The Obama campaign is located in a rapidly changing part of the city alternatively called East Liberty or East End. East Liberty or “Sliberty” as it is often referred to locally, had been an economically depressed and declining part of eastern Pittsburgh for decades. Growing up in Pittsburgh, I’d always associated it with towering public housing projects, boarded up store fronts, vacant lots, and flagrant drug dealing. I also knew it as the place where I’d go on Saturday mornings during Winter to play basketball in the (now closed) Reizenstein school gym. There I saw (and got schooled by) the human side of Sliberty and ultimately came to appreciate it as a gritty place filled with families like mine and superb shot blockers.
Enterprising developers saw opportunity in Sliberty, situated as it is next to the most exclusive and wealthy neighborhoods in Pittsburgh, and began developing out from neighboring Shadyside into Sliberty. It began with Whole Foods and Starbucks. Now there’s Trader Joe’s, boutique wine and high-end bicycle shops, and commercial construction all along Penn Avenue in the heart of Sliberty’s commercial district. Condos, high-end retail and a luxury hotel are going up where an old Nabisco factory once stood vacant, and Aspen Dental has just renovated an abandoned YMCA building. Old houses are being torn down and rents are rising.
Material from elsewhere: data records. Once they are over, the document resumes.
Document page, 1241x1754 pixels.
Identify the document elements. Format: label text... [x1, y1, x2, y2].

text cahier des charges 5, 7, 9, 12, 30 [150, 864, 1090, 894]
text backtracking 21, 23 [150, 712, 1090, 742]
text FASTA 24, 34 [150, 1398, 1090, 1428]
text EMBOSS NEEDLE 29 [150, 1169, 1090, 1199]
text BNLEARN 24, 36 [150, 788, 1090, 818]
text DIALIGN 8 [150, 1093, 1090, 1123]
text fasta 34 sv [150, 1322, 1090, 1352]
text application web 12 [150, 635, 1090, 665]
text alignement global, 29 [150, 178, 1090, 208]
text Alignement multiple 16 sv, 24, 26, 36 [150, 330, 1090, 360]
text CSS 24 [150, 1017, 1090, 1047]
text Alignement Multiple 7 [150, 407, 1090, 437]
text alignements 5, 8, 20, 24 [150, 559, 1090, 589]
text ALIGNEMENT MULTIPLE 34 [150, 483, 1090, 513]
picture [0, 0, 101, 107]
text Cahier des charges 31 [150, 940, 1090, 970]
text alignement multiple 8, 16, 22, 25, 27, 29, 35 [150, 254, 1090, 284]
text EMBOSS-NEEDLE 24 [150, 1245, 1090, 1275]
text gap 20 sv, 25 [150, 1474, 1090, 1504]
The Sliberty community has decidedly mixed feelings about all of this development. Recently, an engaging documentary, East of Liberty by Chris Ivey, was produced on the history of and often difficult relationship between the community of people in Sliberty and development. It opened last year in the newly renovated Kelly-Strayhorn theater on Penn Avenue in Sliberty.
One of the local manifestations of the controversy over gentrification concerns rebranding efforts that rename East Liberty as East End. East Liberty lost Sears, but the East End attracted Trader Joe’s. At the end of the day, it’s the same space in the city. The name chosen does, however, suggest something about the namer. Chances are good that if you’re speaking to someone who’s in the East End, that person probably either originally hails from out of town, as would say a university student, or at least conceives of Sliberty in terms of its new development. Likewise, if you’re speaking with someone who’s in East Liberty, that person probably is a long-time African-American resident or at least not part of the condo crowd. So, when I asked one of the staff members at Obama headquarters where the building was located, I was asking a loaded question.

The Press Guy was obviously from out of town and had been in the Burgh only long enough to reply that it was in Pittsburgh. The room was staffed mostly by young volunteers, probably from the nearby universities, though there were a number of middle-aged African-American ladies as well. I would have loved to have asked that question to everyone in the room to get a sense for the local dynamics within Obama’s core constituencies, but I was told by the Press Guy that everyone in the room was on background. That, and the fact that they were all feverishly phone banking, prevented my asking.